Beberapa tindakan yang disarankan antara lain:
- Segera menepi ketika muncul indikator kerusakan atau suhu mesin berlebih.
- Tidak memaksakan kendaraan berjalan setelah kecelakaan.
- Menghubungi layanan towing apabila kendaraan tidak aman untuk digunakan.
- Mengamankan kendaraan dari risiko lanjutan seperti banjir atau kebakaran.
- Segera melaporkan kejadian kepada perusahaan asuransi.
- Mendokumentasikan kondisi kendaraan melalui foto atau video.
Tindakan tersebut dapat menunjukkan bahwa tertanggung telah berupaya meminimalkan kerugian sebagaimana diwajibkan dalam polis asuransi.
Bagaimana Perusahaan Asuransi Membuktikan Adanya Kelalaian?
Perlu dipahami bahwa perusahaan asuransi tidak serta-merta menyimpulkan adanya kelalaian ketika menerima pengajuan klaim. Umumnya akan dilakukan proses investigasi terlebih dahulu untuk mengetahui penyebab kerusakan secara objektif.
Investigasi dapat dilakukan oleh tim internal perusahaan asuransi maupun oleh loss adjuster, yaitu pihak independen yang bertugas menilai penyebab dan besarnya kerugian.
Beberapa langkah yang biasanya dilakukan dalam proses investigasi antara lain:
- Pemeriksaan langsung kondisi kendaraan oleh surveyor atau petugas klaim.
- Analisis foto kendaraan sebelum dan sesudah kejadian.
- Pemeriksaan data elektronik kendaraan pada mobil modern.
- Evaluasi laporan teknis dari bengkel atau mekanik.
- Wawancara dengan pemilik kendaraan terkait kronologi kejadian.
- Peninjauan rekaman CCTV apabila tersedia.
Dari hasil pemeriksaan tersebut, perusahaan asuransi akan menentukan apakah kerusakan yang terjadi murni disebabkan oleh risiko yang dijamin polis atau diperparah oleh tindakan yang dapat dikategorikan sebagai kelalaian tertanggung.

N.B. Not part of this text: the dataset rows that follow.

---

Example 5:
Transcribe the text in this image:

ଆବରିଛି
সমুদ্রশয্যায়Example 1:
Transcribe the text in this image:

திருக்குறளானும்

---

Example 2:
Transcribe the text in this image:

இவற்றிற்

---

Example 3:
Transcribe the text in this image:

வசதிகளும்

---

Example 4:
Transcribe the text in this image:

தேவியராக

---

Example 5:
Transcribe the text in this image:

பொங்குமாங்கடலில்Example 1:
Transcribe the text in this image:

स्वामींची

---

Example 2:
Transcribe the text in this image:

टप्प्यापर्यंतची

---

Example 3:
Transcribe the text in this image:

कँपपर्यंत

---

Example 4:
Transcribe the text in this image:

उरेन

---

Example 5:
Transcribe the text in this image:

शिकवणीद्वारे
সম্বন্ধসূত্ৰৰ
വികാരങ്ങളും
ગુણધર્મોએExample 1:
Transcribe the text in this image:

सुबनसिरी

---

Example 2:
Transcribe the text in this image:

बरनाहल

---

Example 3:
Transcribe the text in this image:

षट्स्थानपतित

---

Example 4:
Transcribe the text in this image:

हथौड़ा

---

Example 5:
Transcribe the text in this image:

Beda Risk Transfer dan Risk Sharing pada Asuransi Syariah dan Asuransi Konvensional
Kesimpulan
Unintentional negligence atau kelalaian yang tidak disengaja merupakan salah satu faktor yang dapat memengaruhi proses klaim asuransi mobil. Meskipun kerusakan awal mungkin dijamin oleh polis, kerusakan tambahan yang terjadi akibat kurangnya upaya penyelamatan kendaraan berpotensi tidak mendapatkan penggantian.
Oleh karena itu, setiap pemilik kendaraan perlu memahami kewajibannya setelah terjadi kecelakaan atau kerusakan. Dengan mengambil tindakan yang cepat dan tepat, risiko kerugian dapat diminimalkan sekaligus meningkatkan peluang klaim diterima sesuai ketentuan polis asuransi kendaraan bermotor.